1. hard to know exactly what you mean here, but certain apps are expected to be in the applications folder. mostly apple apps. if you move them to other folders, you might have troubles updating. also, if you have apps directly on your harddrive's main or 'root' level, you may have problems deleting them without doing something called 'enabling root'.  but basically drag and drop works better than it ever did if that is what you are asking. 
2. for most apps, yes. toast still checks for certain things in os 9 i believe if os 9 is on the mac.  it's never a bad idea to keep an os 9 version of certain important apps in case you were to ever be forced to use it due to some unforseen problem. but for the most part, the answer to your question is yes.


----------



## Cheryl (Jan 1, 2003)

I wouldn't delete the Mac OS 9 App's until you have the equal installed in OS X. 
Print Shop only works in Classic. A scanner will not work in X.  And there are some games like Apeiron or the Hoyle Card games that are not ported for X.


----------



## ~~NeYo~~ (Jan 2, 2003)

> _Originally posted by Cheryl _
> *. A scanner will not work in X.  *



NO scanner's @ all?!


----------



## Sogni (Jan 2, 2003)

*Looks at his Epson Perfection 1240U Photo and can't remember when was the last time he scanned in OS9*  
Works fine for me.


----------



## xaqintosh (Jan 2, 2003)

some scanners do, some scanners don't.


----------



## ~~NeYo~~ (Jan 2, 2003)

Oh! i was getting worried then! 

<< nearly held onto my Peecee for a moment! ... ok, i'll be cautious 2 make sure the next scanner i get is 10.2 compatible


----------



## hulkaros (Jan 3, 2003)

The majority of scanners from big players out there work just fine under X.2.3!

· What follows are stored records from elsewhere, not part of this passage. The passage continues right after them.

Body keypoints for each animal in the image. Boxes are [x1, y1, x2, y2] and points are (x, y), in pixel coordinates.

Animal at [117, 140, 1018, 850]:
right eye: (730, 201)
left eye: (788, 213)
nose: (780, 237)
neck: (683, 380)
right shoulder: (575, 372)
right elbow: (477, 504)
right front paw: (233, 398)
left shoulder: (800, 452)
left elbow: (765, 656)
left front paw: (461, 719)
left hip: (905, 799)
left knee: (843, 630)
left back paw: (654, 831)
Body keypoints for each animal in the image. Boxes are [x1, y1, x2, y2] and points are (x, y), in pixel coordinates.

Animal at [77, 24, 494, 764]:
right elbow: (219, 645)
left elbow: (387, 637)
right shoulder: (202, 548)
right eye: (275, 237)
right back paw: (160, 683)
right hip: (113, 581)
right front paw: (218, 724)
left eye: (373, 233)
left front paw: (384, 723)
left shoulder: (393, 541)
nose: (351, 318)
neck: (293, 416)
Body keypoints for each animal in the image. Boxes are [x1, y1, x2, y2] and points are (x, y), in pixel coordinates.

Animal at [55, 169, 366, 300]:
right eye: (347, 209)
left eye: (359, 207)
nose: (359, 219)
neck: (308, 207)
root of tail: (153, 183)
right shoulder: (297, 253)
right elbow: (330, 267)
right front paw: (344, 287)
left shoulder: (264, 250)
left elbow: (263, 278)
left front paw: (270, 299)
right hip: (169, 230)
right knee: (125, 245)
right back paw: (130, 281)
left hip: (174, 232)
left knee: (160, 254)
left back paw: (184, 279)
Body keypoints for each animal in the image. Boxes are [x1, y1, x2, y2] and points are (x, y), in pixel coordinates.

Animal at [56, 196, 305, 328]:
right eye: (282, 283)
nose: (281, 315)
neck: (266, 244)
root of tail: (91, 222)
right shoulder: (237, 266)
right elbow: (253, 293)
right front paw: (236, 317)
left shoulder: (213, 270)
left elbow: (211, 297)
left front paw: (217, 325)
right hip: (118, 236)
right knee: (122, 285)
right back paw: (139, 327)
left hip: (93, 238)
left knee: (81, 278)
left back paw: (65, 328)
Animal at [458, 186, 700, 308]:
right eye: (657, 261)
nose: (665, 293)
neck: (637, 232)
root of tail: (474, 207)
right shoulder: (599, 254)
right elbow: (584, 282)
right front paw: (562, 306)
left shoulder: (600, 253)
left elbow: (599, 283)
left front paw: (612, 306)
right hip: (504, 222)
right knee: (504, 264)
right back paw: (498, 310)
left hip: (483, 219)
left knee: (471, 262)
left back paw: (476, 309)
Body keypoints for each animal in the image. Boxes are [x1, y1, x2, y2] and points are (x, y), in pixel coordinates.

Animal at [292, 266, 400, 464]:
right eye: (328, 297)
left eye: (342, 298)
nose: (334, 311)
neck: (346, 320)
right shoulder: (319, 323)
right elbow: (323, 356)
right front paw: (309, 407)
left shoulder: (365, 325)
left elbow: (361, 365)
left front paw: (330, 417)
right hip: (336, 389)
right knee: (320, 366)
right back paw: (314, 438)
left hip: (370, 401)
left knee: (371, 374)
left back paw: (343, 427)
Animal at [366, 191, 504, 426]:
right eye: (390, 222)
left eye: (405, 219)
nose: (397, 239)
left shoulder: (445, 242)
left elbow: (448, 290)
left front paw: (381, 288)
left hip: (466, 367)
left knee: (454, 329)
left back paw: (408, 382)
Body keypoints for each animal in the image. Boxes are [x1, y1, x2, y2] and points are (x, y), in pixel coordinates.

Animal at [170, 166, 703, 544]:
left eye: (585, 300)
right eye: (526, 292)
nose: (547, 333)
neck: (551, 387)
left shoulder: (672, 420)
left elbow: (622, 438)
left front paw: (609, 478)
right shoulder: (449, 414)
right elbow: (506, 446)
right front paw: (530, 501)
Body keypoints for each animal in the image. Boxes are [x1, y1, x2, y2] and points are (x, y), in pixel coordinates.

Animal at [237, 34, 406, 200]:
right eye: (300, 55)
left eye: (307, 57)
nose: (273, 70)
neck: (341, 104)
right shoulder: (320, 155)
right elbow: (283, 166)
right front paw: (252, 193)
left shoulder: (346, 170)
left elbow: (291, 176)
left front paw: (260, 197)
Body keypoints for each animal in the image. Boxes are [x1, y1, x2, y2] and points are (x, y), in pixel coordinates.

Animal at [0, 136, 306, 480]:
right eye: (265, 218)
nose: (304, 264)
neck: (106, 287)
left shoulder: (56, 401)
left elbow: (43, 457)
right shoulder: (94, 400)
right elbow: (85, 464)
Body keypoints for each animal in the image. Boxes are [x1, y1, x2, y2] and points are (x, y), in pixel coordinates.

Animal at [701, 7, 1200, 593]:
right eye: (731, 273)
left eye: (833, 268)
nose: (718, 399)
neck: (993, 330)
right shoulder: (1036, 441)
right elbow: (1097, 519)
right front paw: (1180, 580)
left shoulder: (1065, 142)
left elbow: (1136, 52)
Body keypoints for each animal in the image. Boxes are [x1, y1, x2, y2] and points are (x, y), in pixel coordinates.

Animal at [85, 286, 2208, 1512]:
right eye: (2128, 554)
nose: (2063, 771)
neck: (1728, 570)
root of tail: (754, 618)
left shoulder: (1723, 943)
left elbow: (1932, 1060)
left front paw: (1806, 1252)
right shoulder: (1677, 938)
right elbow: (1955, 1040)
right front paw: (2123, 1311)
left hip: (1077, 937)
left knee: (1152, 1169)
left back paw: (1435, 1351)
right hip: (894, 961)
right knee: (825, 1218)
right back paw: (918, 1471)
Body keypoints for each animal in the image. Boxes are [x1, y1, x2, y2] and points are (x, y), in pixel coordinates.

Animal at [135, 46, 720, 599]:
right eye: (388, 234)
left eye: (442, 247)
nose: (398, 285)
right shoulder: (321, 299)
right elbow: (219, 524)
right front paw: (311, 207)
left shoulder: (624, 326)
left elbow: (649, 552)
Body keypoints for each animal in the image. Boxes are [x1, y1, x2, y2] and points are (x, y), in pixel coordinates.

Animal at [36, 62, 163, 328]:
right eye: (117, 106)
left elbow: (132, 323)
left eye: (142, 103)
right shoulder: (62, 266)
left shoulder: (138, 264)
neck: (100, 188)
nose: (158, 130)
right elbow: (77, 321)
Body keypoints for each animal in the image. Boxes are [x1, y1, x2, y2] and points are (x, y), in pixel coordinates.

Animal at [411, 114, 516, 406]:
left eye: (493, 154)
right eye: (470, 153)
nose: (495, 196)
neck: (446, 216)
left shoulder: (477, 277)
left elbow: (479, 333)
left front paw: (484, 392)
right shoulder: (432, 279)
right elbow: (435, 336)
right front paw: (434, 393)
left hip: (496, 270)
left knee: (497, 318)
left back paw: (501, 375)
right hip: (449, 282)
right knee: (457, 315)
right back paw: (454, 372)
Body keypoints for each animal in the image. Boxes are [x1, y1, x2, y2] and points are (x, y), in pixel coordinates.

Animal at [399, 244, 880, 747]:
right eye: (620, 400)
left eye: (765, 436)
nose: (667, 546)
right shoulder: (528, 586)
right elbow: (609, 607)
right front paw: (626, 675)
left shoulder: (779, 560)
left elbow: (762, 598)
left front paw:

And when they don't you GOT to give a shot at VueScan (www.versiontracker.com/macosx/) which most probably will solve your scanning problems    more or less


----------



## edX (Jan 3, 2003)

unless it's a umax usb


----------



## fryke (Jan 3, 2003)

It's just sad. UMAX was once big in the Mac business, they even sold Mac clones back then... And now they've all but abandoned our beloved platform... Well, screw them, buy Canon.


----------